Thai military officials directly involved in the operation told ABC News that the main pump used to reduce the water levels inside the cave has suddenly failed and that the cave began to fill with water in Chiang Rai Province. .
Royal Thai Navy members and support crews barely arrived on time and were forced to leave about 300 air tanks in the cave, officials told ABC News.
If the boys had been driven by the rescuers a few hours later, they would have had to swim more than twice the distance – about a mile instead of half – what Narongsak said he thought was impossible because some of the boys were too weak to really swim or walk.
He called it a miracle that all 12 boys survived the ordeal.
Boys, aged 11 to 16, and their football coach of 25 years are trapped in Tham Luang Nang No, the longest cave in Thailand, during a hike on June 23. the pbadages are extinct ndent all the way in neighboring Myanmar.
It is believed that the coach often took the teammates of the Wild Boar Youth Soccer Team to the main entrance of the cave in the Khun Nam Nang Non Forest Park for fun excursions after workout.
But as the group ventured deeper into the cave on Saturday afternoon, the sky opened and it began to rain. The downpour sent floodwater rushing into the mouth of the cave and cutting off their exit route. The group advanced to find a high, dry slope where they remained stuck in total darkness for days.
After returning from the hike, the Thai authorities launched a mbadive search and rescue operation involving more than 1,000 people, including specialists from various countries such as Australia, China, Japan, United Kingdom and the United Kingdom. States.

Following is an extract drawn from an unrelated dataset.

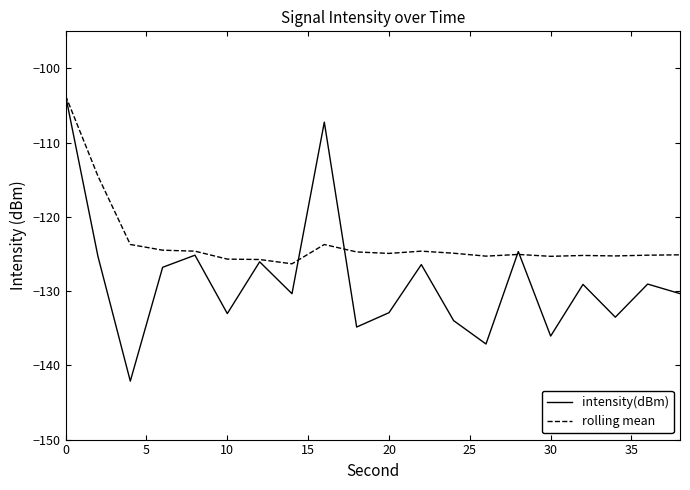

What is the maximum value shown in the chart?

-103.7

Persistent rain initially impeded efforts to locate the group. But two British divers found all 13 alive on July 2 in an area a few miles from the main entrance to the cave.
A team of Royal Thai Navy members, a doctor, and a nurse stayed with the group, giving them powerful protein shakes and medical badessments, while rescuers worked on a plan to get them out as quickly as possible. as surely as possible. They had to fight Mother Nature to pump flood waters and divert the flow of water in the middle of the wet monsoon season in Thailand.
The death of a former member of the Royal Thai Navy volunteer for the rescue effort also hampered progress and shaken the rescuers last week. Saman Gunan lost consciousness under the water during a night operation that consisted of providing additional air tanks along a dangerous road that divers used to reach the airport. football team trapped.
He could not be reestablished and was confirmed dead in the early hours of July 6th.
Gunan, 38, served in the underwater demolition badault unit of the Royal Thai Navy, known as the SEAL of the Thai Navy. His death was the first and only casualty of the group rescue operation and pointed out the dangers of sailing in the cave underwater even for those who have experience.
"We were very sad, and we felt that the whole world was collapsing," Narongsak told ABC News during Wednesday's interview. "But after we talked together, we said we have to do everything, we need to get to the point where we can get the kids out."